Robert's concern didn't occur to me at all, because I reside on the Solr side of the fence. One approach that might satisfy both sides: 1) Be conservative in Lucene by leaving the value at 1024 or increasing it to something that would stress modern hardware. 2) In Solr, explicitly set it to Integer.MAX_VALUE, or REALLY_BIG_NUMBER so it's less likely to cause overflow problems. If REALLY_BIG_NUMBER is chosen, we'd probably have to leave maxBooleanClauses parsing in, but it could be reduced to a commented section in the example config and could be left out of most of the test configs.

A Lucene user, because they are already in the 'custom code' realm, can increase the value if they need to, and Solr (which deals in query strings rather than complex objects) would effectively have the limit removed.

asfimport commented 11 years ago

Steven Rowe (@sarowe) (migrated from JIRA)

Bulk move 4.4 issues to 4.5 and 5.0

asfimport commented 10 years ago

Uwe Schindler (@uschindler) (migrated from JIRA)

Move issue to Lucene 4.9.

asfimport commented 9 years ago

Shawn Heisey (@elyograg) (migrated from JIRA)

I think the discussion here does leave room for an increase in the default maxBooleanClauses value, just not to Integer.MAX_VALUE. Rob's objections to that setting do have technical merit. My initial WAG as to a new value is 16384 ... that would satisfy the requirements of every situation I've actually seen when Solr users must increase the value, but it would still be low enough to catch seriously abnormal code/config.

I'm still pursuing SOLR-4586 to remove the limit entirely in Solr, though if we increase the default in Lucene, the default in Solr should also get a bump.

asfimport commented 9 years ago

Yonik Seeley (@yonik) (migrated from JIRA)

If there is to be an arbitrary limit, I think it should be much lower, not higher. That way poor people may be more likely to hit it in testing rather than in production as their system grows.

But really, I disagree with having any arbitrary limit. The performance curve as one adds terms is nice and smooth. Adding in an arbitrary limit creates a bug in working code (your system suddenly stops working when you cross a threshold), to try and prevent a hypothetical code bug ( "someone who has a bug in their code and accidentally keeps adding to the same BQ" ).

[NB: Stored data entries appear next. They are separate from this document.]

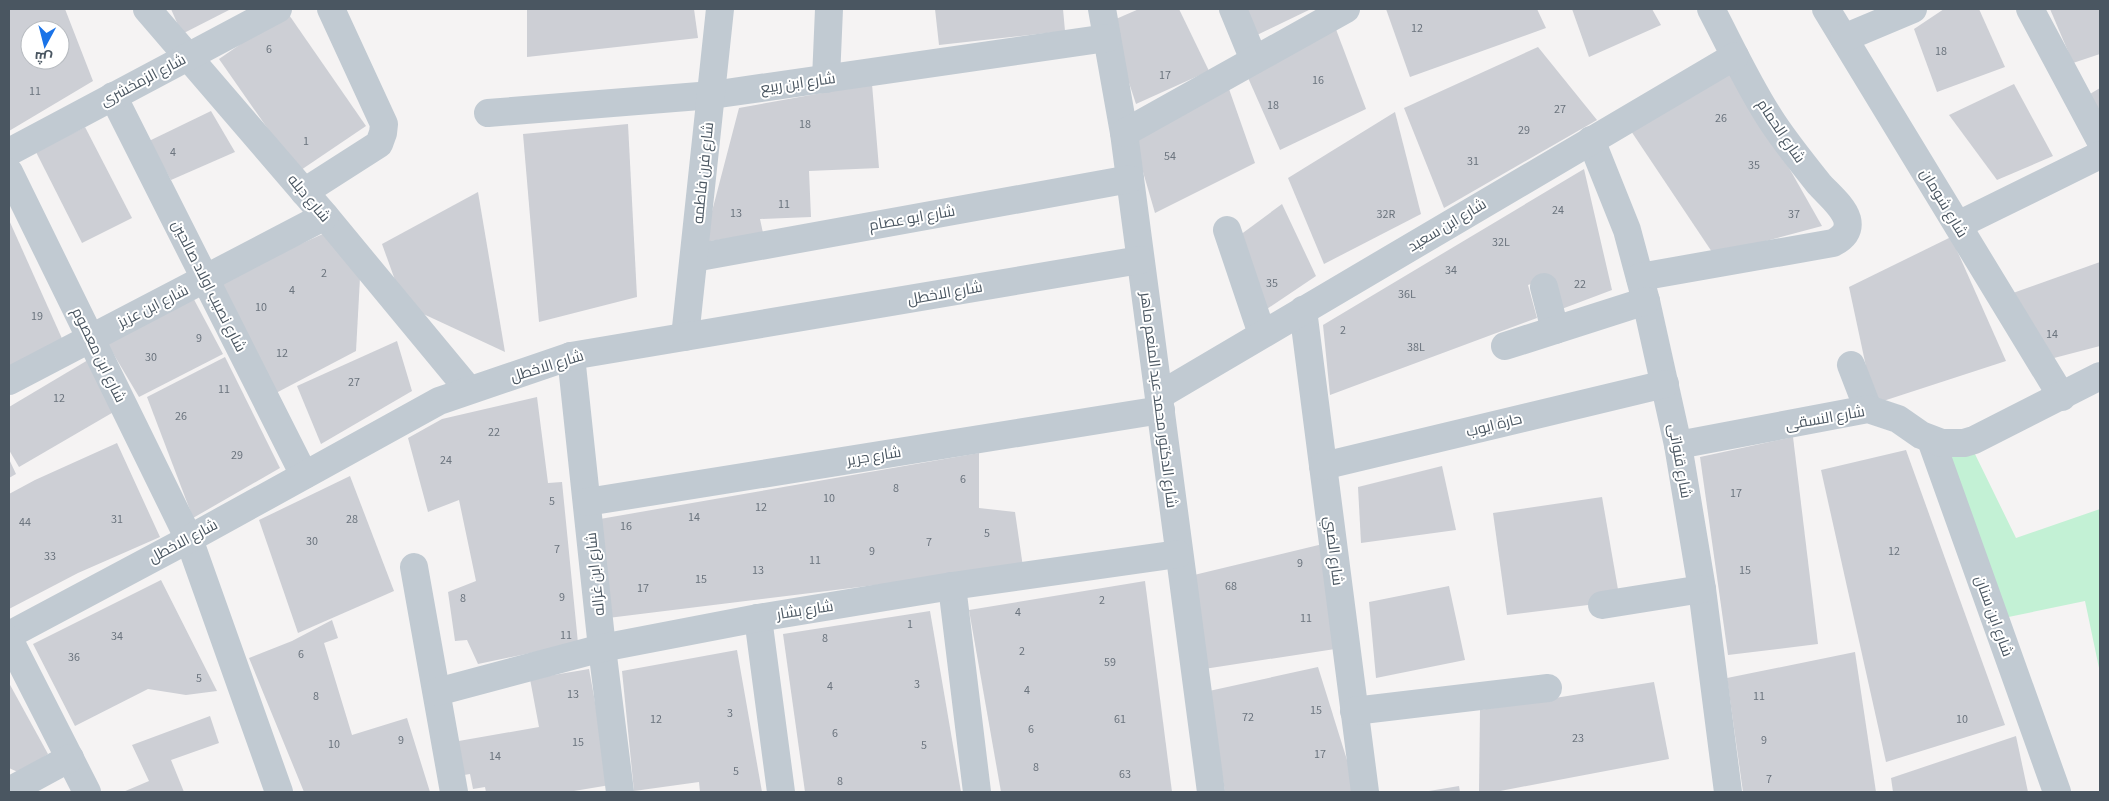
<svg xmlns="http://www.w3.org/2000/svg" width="2109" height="801" font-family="'Source Sans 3',Cairo,sans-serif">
	<rect width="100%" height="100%" fill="#f5f3f3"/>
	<path fill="#c3f1d5" d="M1973,450L2016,538L2100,509V667L2099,668L2085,601L1989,621L1937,459Z"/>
	<g fill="#cdcfd5" fill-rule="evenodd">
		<path d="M9,9H65L93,81L9,131ZM30,30H60V60H30Z"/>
		<path d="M171,9H231L182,34Z"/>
		<path d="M527,9H694L698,38L527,57Z"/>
		<path d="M935,9H1063L1065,31L939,45Z"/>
		<path d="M1139,9H1179L1209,71L1136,104L1109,22Z"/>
		<path d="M1247,9H1311L1257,35Z"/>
		<path d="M1386,9H1537L1546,28L1410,77Z"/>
		<path d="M1572,9H1652L1661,25L1589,57Z"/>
		<path d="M1944,9H1979L2005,67L1937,92L1914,29Z"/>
		<path d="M2050,9H2100V54L2073,63Z"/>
		<path d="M287,12L366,126L298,172L219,59Z"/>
		<path d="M1334,24L1366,109L1280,150L1245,71Z"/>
		<path d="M1538,47L1597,120L1444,208L1404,108Z"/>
		<path d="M1734,71L1822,226L1714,255L1629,128Z"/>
		<path d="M872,84L879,168L809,171L811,217L760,219L763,233L704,242L739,108Z"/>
		<path d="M2014,84L2053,156L1997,180L1949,115Z"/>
		<path d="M2100,88V128L2085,97Z"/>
		<path d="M1229,89L1255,163L1155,213L1134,141Z"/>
		<path d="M211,111L235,152L171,180L149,141Z"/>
		<path d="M1395,112L1421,214L1324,264L1288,178Z"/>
		<path d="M628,124L637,297L539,322L523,134Z"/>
		<path d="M85,127L132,218L82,243L36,152Z"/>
		<path d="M1584,169L1612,290L1559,310L1549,278L1528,285L1537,318L1330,395L1323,325Z"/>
		<path d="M478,192L505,352L404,305L382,244Z"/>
		<path d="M1282,204L1316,276L1264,311L1236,238Z"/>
		<path d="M9,220L64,343L9,367Z"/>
		<path d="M325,233L360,278L356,351L276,393L216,282Z"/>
		<path d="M1951,237L2006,361L1874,404L1849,287Z"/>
		<path d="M2100,262V346L2054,358L2013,293Z"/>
		<path d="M190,292L223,354L139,397L104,338Z"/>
		<path d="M397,341L412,391L321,444L297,386Z"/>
		<path d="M225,357L280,468L193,518L147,397Z"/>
		<path d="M88,360L117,410L19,467L9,450V407Z"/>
		<path d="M537,397L548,483L562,482L578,643L478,664L467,640L455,641L448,592L476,581L459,500L428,512L408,438L442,419Z"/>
		<path d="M1793,437L1818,644L1728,655L1700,457Z"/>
		<path d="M117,443L160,537L78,573L9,609V494L35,480Z"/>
		<path d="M1906,450L2005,725L1886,762L1821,470Z"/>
		<path d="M979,453V508L1015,512L1023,567L608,618L600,519Z"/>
		<path d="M9,459L16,474L9,478Z"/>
		<path d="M1442,466L1456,530L1361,543L1358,487Z"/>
		<path d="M350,476L394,591L298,633L259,520Z"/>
		<path d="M1602,497L1620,601L1507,615L1493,513Z"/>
		<path d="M1327,543L1335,649L1204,669L1194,575Z"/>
		<path d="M161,580L217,691L186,695L148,689L75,726L33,644Z"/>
		<path d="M1145,581L1172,792H1001L969,610Z"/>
		<path d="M1449,586L1465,660L1376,678L1369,602Z"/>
		<path d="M930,611L961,792H805L783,634Z"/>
		<path d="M332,620L338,638L324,643L352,735L407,718L430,792H304L249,658L292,641Z"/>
		<path d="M737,650L762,792H700L699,782L634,791L622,671Z"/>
		<path d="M1855,652L1876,792H1743L1727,678Z"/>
		<path d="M1318,667L1357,792H1225L1209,691Z"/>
		<path d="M589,669L610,785L568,792H486L485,787L473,789L470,774L458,776L453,742L539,727L530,679Z"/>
		<path d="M1654,682L1669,759L1495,792H1479L1480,710Z"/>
		<path d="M9,683L48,754L20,773L9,768Z"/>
		<path d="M210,716L219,743L171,760L184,792H123L149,781L132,745Z"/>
		<path d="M2016,736L2028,792H1893L1891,778Z"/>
		<path d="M1459,786L1460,792H1429V791Z"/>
	</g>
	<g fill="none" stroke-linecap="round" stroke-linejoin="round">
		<g stroke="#c1cad2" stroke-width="28">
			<path d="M147,9L325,216L469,390"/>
			<path d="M1102,9L1124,133L1211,792"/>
			<path d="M1233,9L1254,60"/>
			<path d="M1826,9L2062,397"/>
			<path d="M2030,9L2100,140"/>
			<path d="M1844,38L1913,9"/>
			<path d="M826,79L829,9"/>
			<path d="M113,96L304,475"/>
			<path d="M488,113L712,95L1107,38"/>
			<path d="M1124,133L1346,9"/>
			<path d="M1591,140L1627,230L1646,301L1678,445L1702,589L1728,792"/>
			<path d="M9,152L278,9"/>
			<path d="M9,172L189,539L279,792"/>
			<path d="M304,192L379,144L383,133L384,124L331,9"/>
			<path d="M1958,225L2100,155"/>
			<path d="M1227,230L1262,334"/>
			<path d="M694,258L1130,179"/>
			<path d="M1640,277L1833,243C1843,238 1850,231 1847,219C1843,206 1828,194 1819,184C1803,164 1787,144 1773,123C1749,87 1731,47 1711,9"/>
			<path d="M1544,287L1555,330"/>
			<path d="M1303,310L1365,792"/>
			<path d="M685,337L720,9"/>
			<path d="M1505,346L1646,301"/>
			<path d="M571,356L602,648L620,792"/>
			<path d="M1851,365L1868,409"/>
			<path d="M9,381L325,216"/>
			<path d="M1160,395L1735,56"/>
			<path d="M1931,440L2057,792"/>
			<path d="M1678,445L1868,409L1898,419L1921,435L1942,443H1964L1974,440L2100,376"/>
			<path d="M1323,466L1665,384"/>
			<path d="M587,502L1161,410"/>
			<path d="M414,567L454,792"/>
			<path d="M952,586L977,792"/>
			<path d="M1602,605L1702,589"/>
			<path d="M758,618L781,792"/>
			<path d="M9,635L189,539L439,401L571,356L1140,260"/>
			<path d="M9,639L87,792"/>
			<path d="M437,692L602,648L758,618L952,586L1178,554"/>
			<path d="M1354,711L1548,688"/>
			<path d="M9,791L70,758"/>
		</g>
	</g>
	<g text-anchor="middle" stroke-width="4" stroke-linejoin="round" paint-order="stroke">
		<g font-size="12" fill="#6b747e">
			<text x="1417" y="32">12</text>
			<text x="269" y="53">6</text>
			<text x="1941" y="55">18</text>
			<text x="1165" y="79">17</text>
			<text x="1318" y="84">16</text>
			<text x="35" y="95">11</text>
			<text x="1273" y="109">18</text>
			<text x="1560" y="113">27</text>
			<text x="1721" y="122">26</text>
			<text x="805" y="128">18</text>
			<text x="1524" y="134">29</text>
			<text x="306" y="145">1</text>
			<text x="173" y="156">4</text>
			<text x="1170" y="160">54</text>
			<text x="1473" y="165">31</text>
			<text x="1754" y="169">35</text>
			<text x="784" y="208">11</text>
			<text x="1558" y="214">24</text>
			<text x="736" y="217">13</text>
			<text x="1386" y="218">32R</text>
			<text x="1794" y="218">37</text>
			<text x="1501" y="246">32L</text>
			<text x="1451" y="274">34</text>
			<text x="324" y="277">2</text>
			<text x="1272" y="287">35</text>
			<text x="1580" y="288">22</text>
			<text x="292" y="294">4</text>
			<text x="1407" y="298">36L</text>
			<text x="261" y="311">10</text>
			<text x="37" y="320">19</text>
			<text x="1343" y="334">2</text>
			<text x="2052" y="338">14</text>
			<text x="199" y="342">9</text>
			<text x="1416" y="351">38L</text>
			<text x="282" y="357">12</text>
			<text x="151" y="361">30</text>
			<text x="354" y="386">27</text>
			<text x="224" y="393">11</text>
			<text x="59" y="402">12</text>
			<text x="181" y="420">26</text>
			<text x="494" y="436">22</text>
			<text x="237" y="459">29</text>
			<text x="446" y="464">24</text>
			<text x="963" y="483">6</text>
			<text x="896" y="492">8</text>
			<text x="1736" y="497">17</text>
			<text x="829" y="502">10</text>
			<text x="552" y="505">5</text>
			<text x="761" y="511">12</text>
			<text x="694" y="521">14</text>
			<text x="117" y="523">31</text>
			<text x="352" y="523">28</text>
			<text x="25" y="526">44</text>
			<text x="626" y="530">16</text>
			<text x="987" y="537">5</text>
			<text x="312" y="545">30</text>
			<text x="929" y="546">7</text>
			<text x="557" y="553">7</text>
			<text x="872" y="555">9</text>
			<text x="1894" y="555">12</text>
			<text x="50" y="560">33</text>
			<text x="815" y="564">11</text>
			<text x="1300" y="567">9</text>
			<text x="758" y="574">13</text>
			<text x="1745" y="574">15</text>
			<text x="701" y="583">15</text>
			<text x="1231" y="590">68</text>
			<text x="643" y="592">17</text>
			<text x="562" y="601">9</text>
			<text x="463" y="602">8</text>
			<text x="1102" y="604">2</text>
			<text x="1018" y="616">4</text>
			<text x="1306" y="622">11</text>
			<text x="910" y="628">1</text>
			<text x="566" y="639">11</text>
			<text x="117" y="640">34</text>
			<text x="825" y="642">8</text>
			<text x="1022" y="655">2</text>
			<text x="301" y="658">6</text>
			<text x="74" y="661">36</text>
			<text x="1110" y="666">59</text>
			<text x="199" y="682">5</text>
			<text x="917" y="688">3</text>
			<text x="830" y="690">4</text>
			<text x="1027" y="694">4</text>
			<text x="573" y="698">13</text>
			<text x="316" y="700">8</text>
			<text x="1759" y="700">11</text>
			<text x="1316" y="714">15</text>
			<text x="730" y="717">3</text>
			<text x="1248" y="721">72</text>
			<text x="656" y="723">12</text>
			<text x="1120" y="723">61</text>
			<text x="1962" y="723">10</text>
			<text x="1031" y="733">6</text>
			<text x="835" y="737">6</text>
			<text x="1578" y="742">23</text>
			<text x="401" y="744">9</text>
			<text x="1764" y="744">9</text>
			<text x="578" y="746">15</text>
			<text x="334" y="748">10</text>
			<text x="924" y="749">5</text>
			<text x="1320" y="758">17</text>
			<text x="495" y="760">14</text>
			<text x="1036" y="771">8</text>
			<text x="736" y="775">5</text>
			<text x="1125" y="778">63</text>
			<text x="1769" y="783">7</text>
			<text x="840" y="785">8</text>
		</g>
		<g font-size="15" fill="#4a5661" stroke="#fff">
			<text transform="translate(143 80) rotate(-28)" y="5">شارع الزمخشرى</text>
			<text transform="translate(798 83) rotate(-8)" y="5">شارع ابن ربيع</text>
			<text transform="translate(1781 131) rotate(56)" y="5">شارع الحمام</text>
			<text transform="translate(703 173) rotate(-84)" y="5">شارع فرن فاطمه</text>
			<text transform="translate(309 198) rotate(50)" y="5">شارع دبله</text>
			<text transform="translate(1944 203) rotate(59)" y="5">شارع شومان</text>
			<text transform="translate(912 218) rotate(-10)" y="5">شارع ابو عصام</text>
			<text transform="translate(1447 225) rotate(-31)" y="5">شارع ابن سعيد</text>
			<text transform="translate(209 286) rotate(63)" y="5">شارع نصيب اولاد صالحين</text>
			<text transform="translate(945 293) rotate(-10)" y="5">شارع الاخطل</text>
			<text transform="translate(153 306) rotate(-27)" y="5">شارع ابن عزيز</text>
			<text transform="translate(99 355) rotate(64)" y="5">شارع ابن معصوم</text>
			<text transform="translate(547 366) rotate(-17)" y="5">شارع الاخطل</text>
			<text transform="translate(1159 400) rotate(83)" y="5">شارع الدكتور محمد عبد المنعم ماهر</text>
			<text transform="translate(1825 418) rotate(-10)" y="5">شارع النسقى</text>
			<text transform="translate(1494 425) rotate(-14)" y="5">حارة ايوب</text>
			<text transform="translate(874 456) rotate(-9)" y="5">شارع جرير</text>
			<text transform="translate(1680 461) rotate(80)" y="5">شارع قنواتى</text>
			<text transform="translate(183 541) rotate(-28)" y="5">شارع الاخطل</text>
			<text transform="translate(1334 551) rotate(83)" y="5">شارع الضبي</text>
			<text transform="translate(595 574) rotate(-96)" y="5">شارع ابن غزاله</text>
			<text transform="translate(805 610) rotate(-9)" y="5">شارع بشار</text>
			<text transform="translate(1994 616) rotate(70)" y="5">شارع ابن سنان</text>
		</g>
	</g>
	<rect width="2109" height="801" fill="none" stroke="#4a5661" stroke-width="20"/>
	<g transform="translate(45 45) rotate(187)"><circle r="24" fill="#ffffff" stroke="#b7bbc0"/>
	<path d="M0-4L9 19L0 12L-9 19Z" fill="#1a73e8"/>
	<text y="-8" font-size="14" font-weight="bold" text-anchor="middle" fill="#4a5661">ش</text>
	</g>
</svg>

But this hypothetical code bug off continuously adding to the same BQ would lead to either an OOM error, or array store error, etc... ,basically something that would be caught at test time. And really, there are hundreds of places in code where you can accidentally continuously add to the same data structure... ArrayList, StringBuilder, etc. It would be horrible to have arbitrary limits for all of these things.

asfimport commented 9 years ago

David Smiley (@dsmiley) (migrated from JIRA)

I whole-heartedly agree with Yonik's opinion. I simultaneously had the idea of making the limit much lower. How about 64?

asfimport commented 9 years ago

Robert Muir (@rmuir) (migrated from JIRA)

-1 to lowering the limit in lucene, just because you guys have sour grapes about a solr issue.